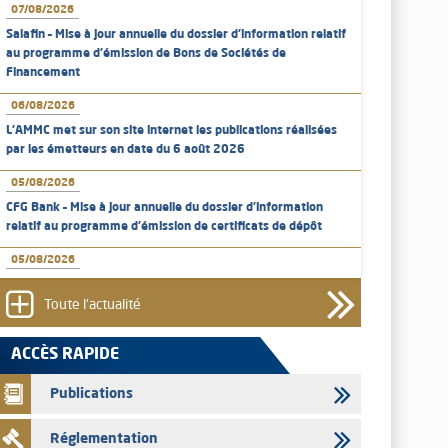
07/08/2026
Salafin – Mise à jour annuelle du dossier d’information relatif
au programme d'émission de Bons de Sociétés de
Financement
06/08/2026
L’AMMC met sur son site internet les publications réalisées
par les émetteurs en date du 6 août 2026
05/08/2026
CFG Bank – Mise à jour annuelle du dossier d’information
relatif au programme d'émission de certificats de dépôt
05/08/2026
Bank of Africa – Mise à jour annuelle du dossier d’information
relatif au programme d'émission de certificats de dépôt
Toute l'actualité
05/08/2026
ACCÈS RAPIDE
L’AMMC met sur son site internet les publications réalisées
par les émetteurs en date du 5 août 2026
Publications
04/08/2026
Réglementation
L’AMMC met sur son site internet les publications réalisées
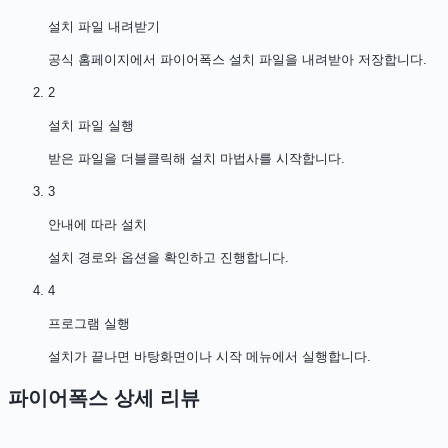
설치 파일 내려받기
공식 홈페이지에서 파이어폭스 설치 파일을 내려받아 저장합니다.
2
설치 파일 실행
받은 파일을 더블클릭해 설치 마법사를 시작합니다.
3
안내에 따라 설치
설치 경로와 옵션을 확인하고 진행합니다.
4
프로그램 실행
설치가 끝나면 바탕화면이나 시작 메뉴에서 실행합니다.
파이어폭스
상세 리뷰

____________

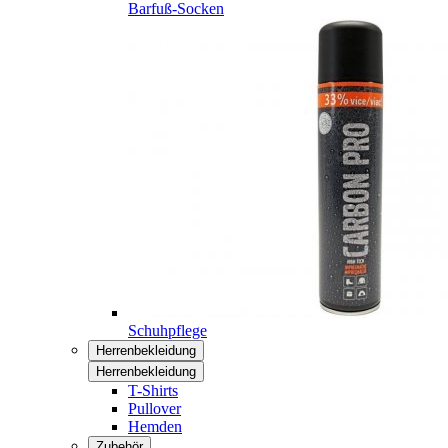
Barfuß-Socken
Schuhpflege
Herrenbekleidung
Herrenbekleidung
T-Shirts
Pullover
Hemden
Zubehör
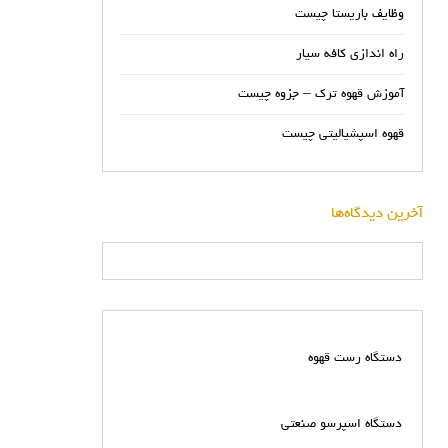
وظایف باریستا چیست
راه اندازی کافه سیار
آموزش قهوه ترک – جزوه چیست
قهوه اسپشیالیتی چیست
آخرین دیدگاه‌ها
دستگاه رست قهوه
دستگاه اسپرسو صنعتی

____________

(Task to complete): The lines to extract from the data above begin with the line containing "Bank of Africa" and end with the line containing "Réglementation". Extract them exactly, including both.

(Written reply):
Bank of Africa – Mise à jour annuelle du dossier d’information
relatif au programme d'émission de certificats de dépôt
Toute l'actualité
05/08/2026
ACCÈS RAPIDE
L’AMMC met sur son site internet les publications réalisées
par les émetteurs en date du 5 août 2026
Publications
04/08/2026
Réglementation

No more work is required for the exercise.